**Text section**
BEGIN
Activation functions and loss functions must also be implemented using their mathematical definitions. 

The class must have the following functions. You can add more depending on your implementation. 

2.1 Forward Pass from Scratch (8 Marks) 

A function named forward to implement the forward pass logic manually. 

2.2 Backward Pass from Scratch (12 Marks) 

Implement a function named backward that manually computes the gradients and performs weight and bias updates. This function must explicitly implement the backward pass logic using the chain rule. Do not use PyTorch’s autograd system (i.e., no .backward() or automatic differentiation). 

2.3 Cross-Entropy Loss Function (2 Mark) 

A function named compute loss to manually calculate cross entropy loss.

In [3]:
def activation_function(x,type='sigmoid'):
    """
    Applies the activation function.
    Args:
        x (torch.Tensor): Input tensor
    """
END
**Records provided**
BEGIN
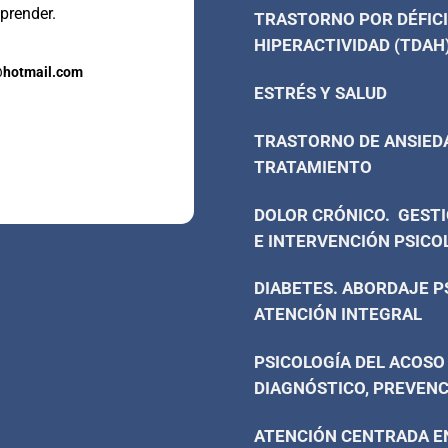
prender.
TRASTORNO POR DÉFICI
HIPERACTIVIDAD (TDAH
@hotmail.com
ESTRÉS Y SALUD
TRASTORNO DE ANSIED
TRATAMIENTO
DOLOR CRÓNICO. GESTI
E INTERVENCIÓN PSICO
DIABETES. ABORDAJE P
ATENCIÓN INTEGRAL
PSICOLOGÍA DEL ACOSO
DIAGNÓSTICO, PREVENC
ATENCIÓN CENTRADA EN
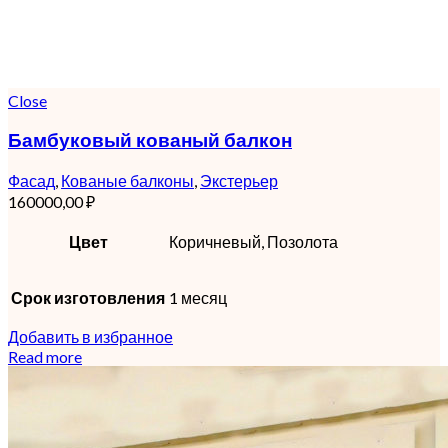
Close
Бамбуковый кованый балкон
Фасад
,
Кованые балконы
,
Экстерьер
160000,00
₽
Цвет
Коричневый, Позолота
Срок изготовления
1 месяц
Добавить в избранное
Read more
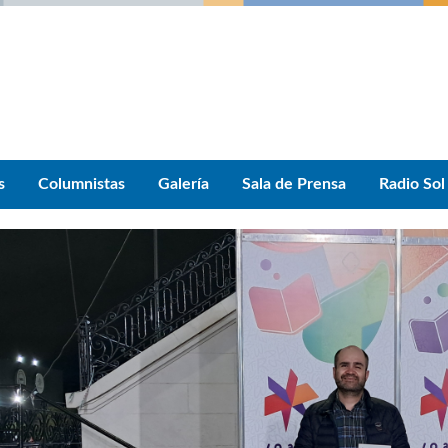
s
Columnistas
Galería
Sala de Prensa
Radio Sol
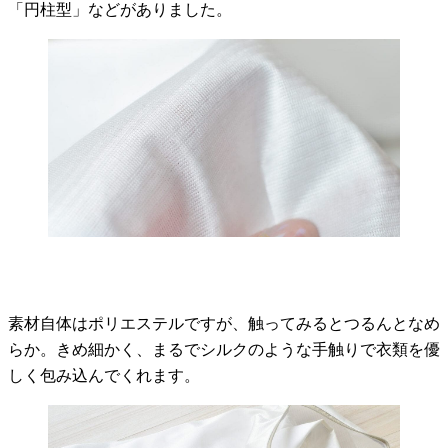
「円柱型」などがありました。
素材自体はポリエステルですが、触ってみるとつるんとなめ
らか。きめ細かく、まるでシルクのような手触りで衣類を優
しく包み込んでくれます。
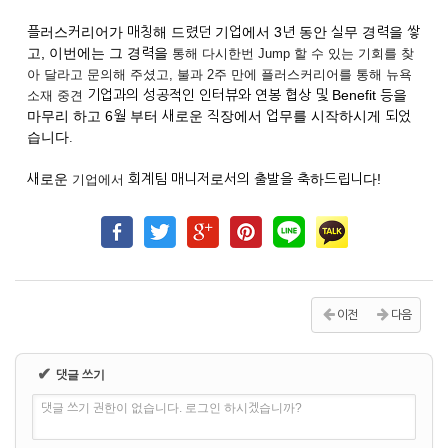
플러스커리어가 매칭해 드렸던 기업에서 3년 동안 실무 경력을 쌓
고, 이번에는 그
경력을
통해 다시한번 Jump 할 수 있는 기회를 찾
아 달라고 문의해 주셨고, 불과 2주 만에 플러스커리어를 통해 뉴욕
기업과의 성공적인
인터뷰와 연봉 협상 및 Benefit 등을
소재 중견
마무리 하고 6월 부터 새로운 직장에서 업무를 시작하시게 되었
습니다
.
새로운
회계팀 매니저로서의 출발을
축하드립니다!
기업에서
이전
다음
✔
댓글 쓰기
댓글 쓰기 권한이 없습니다. 로그인 하시겠습니까?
END
**Required tasks**
**1.** Reproduce the stretch of the neural network assignment text from "2.2 Backward Pass" through "the activation function." word for word.
**2.** According to the neural network assignment text, how many marks is the backward pass section worth?
**3.** Extend the neural network assignment text, picking up right after its final line.
The data shown here has no connection to the neural network assignment text.

**Outputs in order**
**1.**
2.2 Backward Pass from Scratch (12 Marks) 

Implement a function named backward that manually computes the gradients and performs weight and bias updates. This function must explicitly implement the backward pass logic using the chain rule. Do not use PyTorch’s autograd system (i.e., no .backward() or automatic differentiation). 

2.3 Cross-Entropy Loss Function (2 Mark) 

A function named compute loss to manually calculate cross entropy loss.

In [3]:
def activation_function(x,type='sigmoid'):
    """
    Applies the activation function.

**2.** It is worth 12 marks.

**3.**
    if type == 'sigmoid':
        return (1/(1+torch.exp(-x)))  # Sigmoid activation
    elif type == 'tanh':
        return (1-torch.exp(-x))/(1+torch.exp(-x))  # Tanh activation
    elif type == 'softmax':
        return torch.exp(x) / torch.sum(torch.exp(x), dim=0)
    elif type == 'relu':
        return torch.clamp(x, min=0)
    elif type == 'leaky_relu':
        return torch.where(x > 0, x, 0.01 * x)
    else:
        print("Invalid activation function type. Using ReLU as default.")
        return torch.clamp(x, min=0) # ReLU activation

In [4]:
def compute_loss (y_pred, y_true):
    """
    Computes the loss function.
    Args:
        y_pred (torch.Tensor): Predicted output
        y_true (torch.Tensor): True labels
    """
    return -torch.sum(y_true * torch.log(y_pred + 1e-15))  # Cross-entropy loss & numerical stability for log(0)

### HyperParametes

In [None]:
# Hyperparameters in relation to model architecture
# Input Size
input_size = 784  # Flattened image size (28x28)
# Output Size
output_size = 10  # Number of classes (0-9 for Fashion-MNIST)
# List of number of hidden layers and number of neurons in each hidden layer
hidden_size = [256, 128, 64]  # Example: 3 hidden layers with 256, 128 and 64 neurons respectively
# Activation function for hidden layers
activation_hidden = 'relu'  # Activation function for hidden layers (e.g., 'sigmoid', 'tanh', 'relu', 'leaky_relu')

# Hyperparameters in relation to model training
# Optimizer (SGD)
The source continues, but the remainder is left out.